INSTRUCTIONS TO FOLLOW> The reply should consist of one number, the count of lines below in which the word "knee" appears.
○ ○ ○ ○ ○ ○ ○
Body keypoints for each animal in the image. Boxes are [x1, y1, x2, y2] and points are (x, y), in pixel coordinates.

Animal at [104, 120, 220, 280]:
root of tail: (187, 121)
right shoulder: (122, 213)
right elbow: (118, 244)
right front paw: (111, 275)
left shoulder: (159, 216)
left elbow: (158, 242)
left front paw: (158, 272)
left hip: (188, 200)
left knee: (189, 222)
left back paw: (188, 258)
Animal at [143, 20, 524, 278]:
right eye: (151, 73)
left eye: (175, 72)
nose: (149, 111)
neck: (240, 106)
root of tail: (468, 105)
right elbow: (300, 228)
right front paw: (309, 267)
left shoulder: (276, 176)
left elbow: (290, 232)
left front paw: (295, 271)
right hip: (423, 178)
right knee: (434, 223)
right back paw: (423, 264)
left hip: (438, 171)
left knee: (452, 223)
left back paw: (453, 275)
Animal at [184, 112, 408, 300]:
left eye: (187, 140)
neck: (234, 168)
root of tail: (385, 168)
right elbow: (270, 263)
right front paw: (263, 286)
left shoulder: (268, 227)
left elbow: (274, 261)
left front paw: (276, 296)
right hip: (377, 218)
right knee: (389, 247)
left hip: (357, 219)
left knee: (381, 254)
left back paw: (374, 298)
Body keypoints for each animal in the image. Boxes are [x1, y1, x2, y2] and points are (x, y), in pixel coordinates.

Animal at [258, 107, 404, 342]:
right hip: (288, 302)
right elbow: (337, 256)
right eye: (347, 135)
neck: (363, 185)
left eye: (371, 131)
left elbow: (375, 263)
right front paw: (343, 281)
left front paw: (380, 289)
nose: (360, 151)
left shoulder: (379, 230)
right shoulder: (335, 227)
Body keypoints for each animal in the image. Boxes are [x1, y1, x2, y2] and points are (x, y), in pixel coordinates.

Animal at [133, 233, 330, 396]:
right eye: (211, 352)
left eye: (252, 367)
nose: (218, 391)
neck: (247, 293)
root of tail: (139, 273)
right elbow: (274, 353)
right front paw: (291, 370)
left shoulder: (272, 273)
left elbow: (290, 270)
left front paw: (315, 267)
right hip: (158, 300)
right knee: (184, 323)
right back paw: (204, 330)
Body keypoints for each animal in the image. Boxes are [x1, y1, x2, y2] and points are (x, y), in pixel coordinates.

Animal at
○ ○ ○ ○ ○ ○ ○
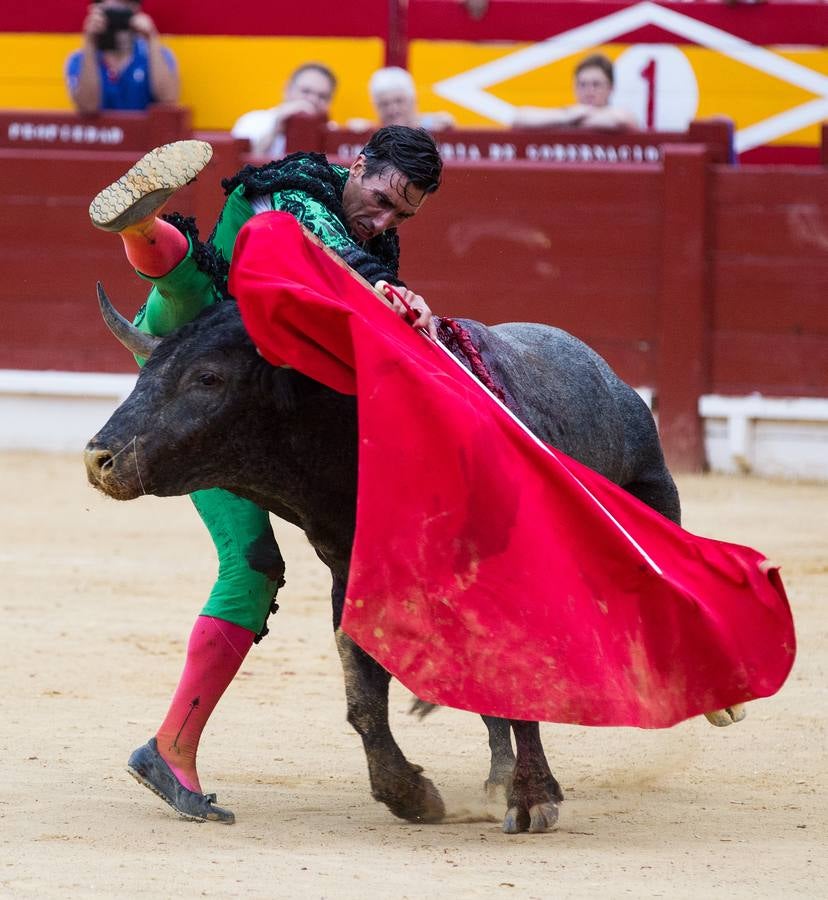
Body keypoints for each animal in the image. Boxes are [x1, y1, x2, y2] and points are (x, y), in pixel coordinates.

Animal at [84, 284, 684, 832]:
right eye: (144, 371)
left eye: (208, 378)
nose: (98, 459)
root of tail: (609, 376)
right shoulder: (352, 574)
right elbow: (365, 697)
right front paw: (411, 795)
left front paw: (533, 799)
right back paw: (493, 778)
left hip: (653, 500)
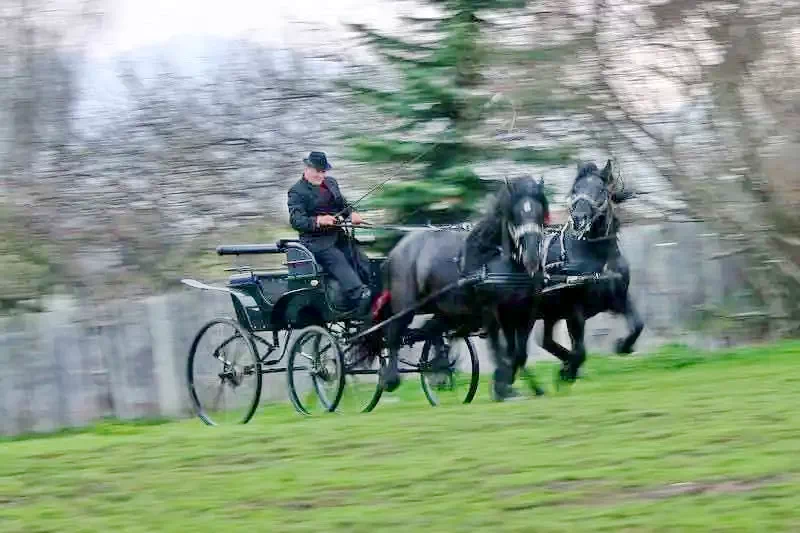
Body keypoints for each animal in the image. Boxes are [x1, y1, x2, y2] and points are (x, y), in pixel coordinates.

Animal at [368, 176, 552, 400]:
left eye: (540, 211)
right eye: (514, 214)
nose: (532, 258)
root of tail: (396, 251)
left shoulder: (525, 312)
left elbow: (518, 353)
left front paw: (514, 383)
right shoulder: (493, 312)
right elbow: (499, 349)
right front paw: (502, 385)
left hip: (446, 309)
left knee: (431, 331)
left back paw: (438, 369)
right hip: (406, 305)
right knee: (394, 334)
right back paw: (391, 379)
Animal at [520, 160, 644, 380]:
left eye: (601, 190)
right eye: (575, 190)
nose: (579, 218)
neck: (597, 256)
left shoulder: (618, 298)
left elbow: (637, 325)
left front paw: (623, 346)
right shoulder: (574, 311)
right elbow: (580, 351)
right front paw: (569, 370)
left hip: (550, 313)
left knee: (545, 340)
○ ○ ○ ○ ○ ○ ○
THE COMPLETED TASK> 9